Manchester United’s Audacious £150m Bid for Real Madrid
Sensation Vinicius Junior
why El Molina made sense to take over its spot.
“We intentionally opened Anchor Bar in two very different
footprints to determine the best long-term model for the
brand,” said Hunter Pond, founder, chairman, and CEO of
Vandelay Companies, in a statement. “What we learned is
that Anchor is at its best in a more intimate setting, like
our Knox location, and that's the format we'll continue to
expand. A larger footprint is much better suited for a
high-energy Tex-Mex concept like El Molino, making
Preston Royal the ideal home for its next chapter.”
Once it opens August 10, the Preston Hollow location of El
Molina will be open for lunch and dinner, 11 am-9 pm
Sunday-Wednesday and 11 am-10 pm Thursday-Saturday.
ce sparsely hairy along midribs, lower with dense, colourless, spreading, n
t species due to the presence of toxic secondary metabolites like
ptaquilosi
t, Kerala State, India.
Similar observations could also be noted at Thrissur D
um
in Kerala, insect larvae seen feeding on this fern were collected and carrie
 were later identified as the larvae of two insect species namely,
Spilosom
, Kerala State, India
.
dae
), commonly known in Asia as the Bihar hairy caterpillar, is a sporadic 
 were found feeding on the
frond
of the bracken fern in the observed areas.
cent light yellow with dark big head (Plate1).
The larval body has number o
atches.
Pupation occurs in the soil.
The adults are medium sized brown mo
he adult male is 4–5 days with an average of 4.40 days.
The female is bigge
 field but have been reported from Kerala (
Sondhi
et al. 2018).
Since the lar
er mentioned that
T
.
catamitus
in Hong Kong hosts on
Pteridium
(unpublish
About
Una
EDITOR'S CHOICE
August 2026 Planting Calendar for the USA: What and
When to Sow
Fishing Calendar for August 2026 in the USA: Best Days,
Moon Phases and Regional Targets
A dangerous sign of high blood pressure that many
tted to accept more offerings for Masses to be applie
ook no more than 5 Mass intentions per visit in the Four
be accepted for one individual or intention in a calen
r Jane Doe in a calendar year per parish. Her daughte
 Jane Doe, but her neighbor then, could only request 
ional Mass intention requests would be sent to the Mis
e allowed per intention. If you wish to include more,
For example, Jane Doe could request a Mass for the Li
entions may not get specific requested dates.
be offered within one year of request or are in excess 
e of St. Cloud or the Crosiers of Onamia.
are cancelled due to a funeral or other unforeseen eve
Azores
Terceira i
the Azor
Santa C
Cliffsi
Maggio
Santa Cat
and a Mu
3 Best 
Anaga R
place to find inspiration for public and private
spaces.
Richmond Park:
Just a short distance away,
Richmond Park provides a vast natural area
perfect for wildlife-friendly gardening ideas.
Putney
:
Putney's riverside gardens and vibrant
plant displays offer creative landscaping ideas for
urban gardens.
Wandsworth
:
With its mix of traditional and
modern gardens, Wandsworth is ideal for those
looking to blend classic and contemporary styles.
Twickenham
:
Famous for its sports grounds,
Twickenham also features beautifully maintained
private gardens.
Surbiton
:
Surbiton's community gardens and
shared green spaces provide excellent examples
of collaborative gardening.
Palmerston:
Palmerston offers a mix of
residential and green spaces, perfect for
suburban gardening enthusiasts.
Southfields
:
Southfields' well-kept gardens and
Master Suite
☆ ☆ ☆ ☆ ☆
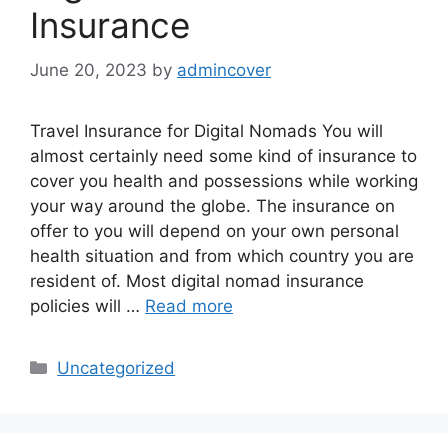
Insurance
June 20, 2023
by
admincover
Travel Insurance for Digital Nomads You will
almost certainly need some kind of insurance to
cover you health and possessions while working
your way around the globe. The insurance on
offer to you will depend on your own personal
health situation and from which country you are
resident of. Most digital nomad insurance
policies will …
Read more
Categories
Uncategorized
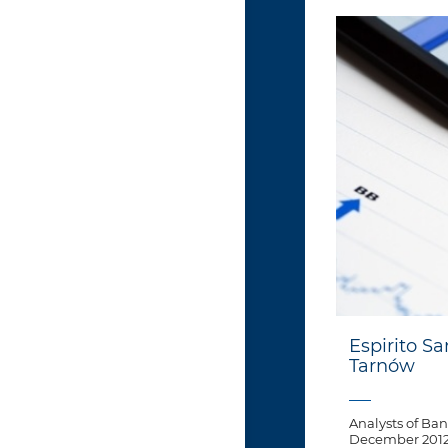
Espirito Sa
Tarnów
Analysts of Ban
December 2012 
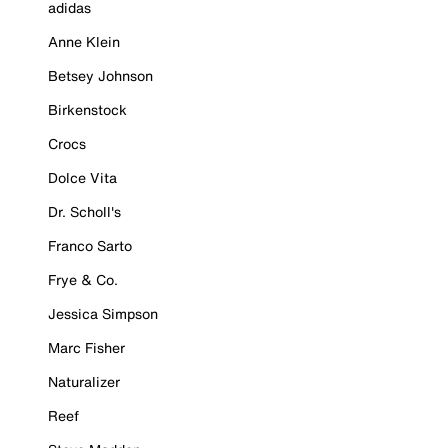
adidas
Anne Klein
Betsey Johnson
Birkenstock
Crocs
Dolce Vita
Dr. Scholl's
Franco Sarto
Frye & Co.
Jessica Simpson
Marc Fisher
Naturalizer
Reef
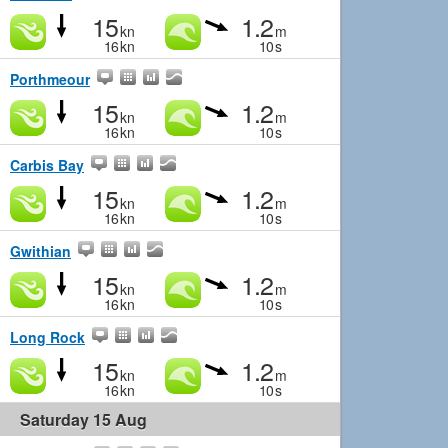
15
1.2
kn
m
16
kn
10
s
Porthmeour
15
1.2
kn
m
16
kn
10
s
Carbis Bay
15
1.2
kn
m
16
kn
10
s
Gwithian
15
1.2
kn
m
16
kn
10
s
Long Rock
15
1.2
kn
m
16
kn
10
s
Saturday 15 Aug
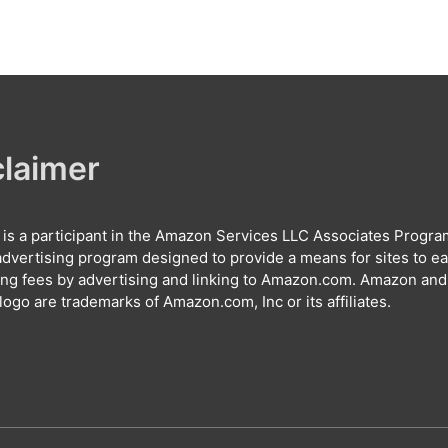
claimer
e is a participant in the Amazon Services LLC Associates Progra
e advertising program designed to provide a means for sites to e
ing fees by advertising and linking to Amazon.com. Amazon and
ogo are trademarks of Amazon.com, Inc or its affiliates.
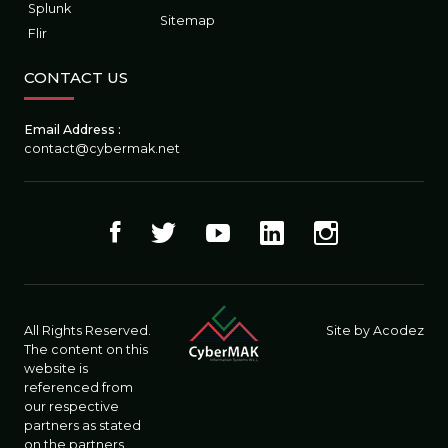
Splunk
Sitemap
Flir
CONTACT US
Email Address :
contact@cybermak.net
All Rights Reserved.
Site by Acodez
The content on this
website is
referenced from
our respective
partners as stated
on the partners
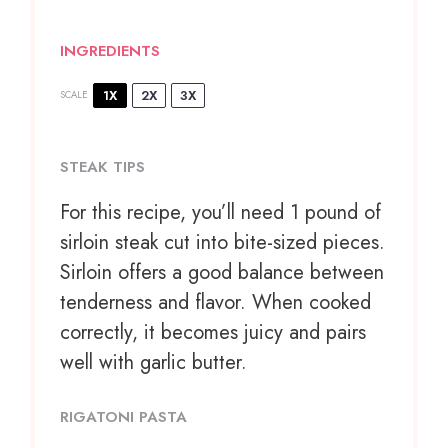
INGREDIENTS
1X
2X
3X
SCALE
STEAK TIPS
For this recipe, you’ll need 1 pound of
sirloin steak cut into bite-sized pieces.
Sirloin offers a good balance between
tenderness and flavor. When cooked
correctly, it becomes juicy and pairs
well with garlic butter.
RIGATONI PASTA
☆ ☆ ☆ ☆ ☆
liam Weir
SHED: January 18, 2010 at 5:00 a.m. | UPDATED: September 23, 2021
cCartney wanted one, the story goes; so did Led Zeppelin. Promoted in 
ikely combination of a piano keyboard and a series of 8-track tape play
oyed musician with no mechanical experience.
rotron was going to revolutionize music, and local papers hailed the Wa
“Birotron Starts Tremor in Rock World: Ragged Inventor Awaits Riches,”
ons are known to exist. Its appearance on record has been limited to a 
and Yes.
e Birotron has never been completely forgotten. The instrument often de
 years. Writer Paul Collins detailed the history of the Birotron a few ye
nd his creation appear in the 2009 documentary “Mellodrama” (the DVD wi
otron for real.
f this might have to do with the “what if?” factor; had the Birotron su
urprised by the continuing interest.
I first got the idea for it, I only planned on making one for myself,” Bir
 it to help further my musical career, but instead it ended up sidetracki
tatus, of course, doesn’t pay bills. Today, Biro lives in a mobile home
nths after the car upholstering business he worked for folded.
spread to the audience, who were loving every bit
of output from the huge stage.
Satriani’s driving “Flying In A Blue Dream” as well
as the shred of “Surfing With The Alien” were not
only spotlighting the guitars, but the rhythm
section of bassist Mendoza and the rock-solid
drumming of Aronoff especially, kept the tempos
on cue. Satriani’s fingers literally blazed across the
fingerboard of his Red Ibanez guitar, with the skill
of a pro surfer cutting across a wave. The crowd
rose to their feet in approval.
☆ ☆ ☆ ☆ ☆
> [Exercise goal]
Given the records above, restate word for word only the lines starting at the one with "nths after the" and ending at the one with "rose to their feet in approval.".

> [Your response]
nths after the car upholstering business he worked for folded.
spread to the audience, who were loving every bit
of output from the huge stage.
Satriani’s driving “Flying In A Blue Dream” as well
as the shred of “Surfing With The Alien” were not
only spotlighting the guitars, but the rhythm
section of bassist Mendoza and the rock-solid
drumming of Aronoff especially, kept the tempos
on cue. Satriani’s fingers literally blazed across the
fingerboard of his Red Ibanez guitar, with the skill
of a pro surfer cutting across a wave. The crowd
rose to their feet in approval.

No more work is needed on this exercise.